The indictment alleged that Bahn's father, a senior executive at Keangnam Enterprises Co. Limited, a South Korean construction company, went to his son for help in 2013 when Keangnam was experiencing a liquidity crisis.
The indictment said Bahn would earn a commission of at least $5 million if he could secure an investor for Landmark 72, the Vietnam building complex, which included a 72-story commercial office building that was then the tallest building in the Indochina Peninsula and had cost Keangnam more than $1 billion to construct.
Prosecutors said Bahn repeatedly lied to Keangnam and its creditors about the status of the potential deal, making them think the Vietnam complex was about to be bought. When the sale never materialized, Keangnam was forced to enter court receivership in South Korea, the indictment said.

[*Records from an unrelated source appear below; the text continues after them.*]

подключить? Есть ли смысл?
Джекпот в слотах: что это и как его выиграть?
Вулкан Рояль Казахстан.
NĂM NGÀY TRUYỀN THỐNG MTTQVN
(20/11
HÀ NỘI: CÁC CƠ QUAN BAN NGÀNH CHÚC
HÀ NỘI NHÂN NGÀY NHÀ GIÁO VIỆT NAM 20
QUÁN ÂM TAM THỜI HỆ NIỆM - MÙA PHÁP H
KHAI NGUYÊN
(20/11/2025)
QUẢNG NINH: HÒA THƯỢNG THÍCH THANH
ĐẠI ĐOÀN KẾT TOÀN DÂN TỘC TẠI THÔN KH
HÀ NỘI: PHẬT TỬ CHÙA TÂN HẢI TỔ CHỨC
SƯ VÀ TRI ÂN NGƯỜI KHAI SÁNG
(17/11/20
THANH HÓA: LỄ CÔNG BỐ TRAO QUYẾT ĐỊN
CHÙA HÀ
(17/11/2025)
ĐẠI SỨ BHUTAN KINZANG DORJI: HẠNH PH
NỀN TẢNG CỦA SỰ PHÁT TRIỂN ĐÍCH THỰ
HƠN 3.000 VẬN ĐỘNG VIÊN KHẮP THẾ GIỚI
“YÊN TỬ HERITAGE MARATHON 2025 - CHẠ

Noble said a nine-count indictment including charges that Bahn, also known as Dennis Bahn, violated the Foreign Corrupt Practices Act, engaged in money laundering and committed wire fraud could result in a prison sentence of between nine and 10 years.
"He's a liar. He is a master of deceit and we believe poses a very high risk of flight," Noble said.
The prosecutor said Bahn, a New Jersey resident, made incriminating statements after his arrest to FBI agents about a case in which he is accused of paying a $500,000 bribe to a local businessman, forging documents and stealing over $200,000 from one of his clients.
Defense lawyer Julia Gatto cast her client's statement to the FBI in a positive light, saying Bahn was cooperative after his arrest.
She argued that her 38-year-old client had deep roots in the New York area, where he has lived for the past 18 years, attaining lawful permanent resident status and raising young children with his wife while earning $9,000 monthly through his work in commercial real estate. She said he has opened his own firm with a partner.
She said he also teaches undergraduate students at New York University and needed to prepare for the start of classes later this month.
Fox agreed to a bail package that required the posting of $10,000 in cash or property. He also rejected the government's request for electronic monitoring of Bahn.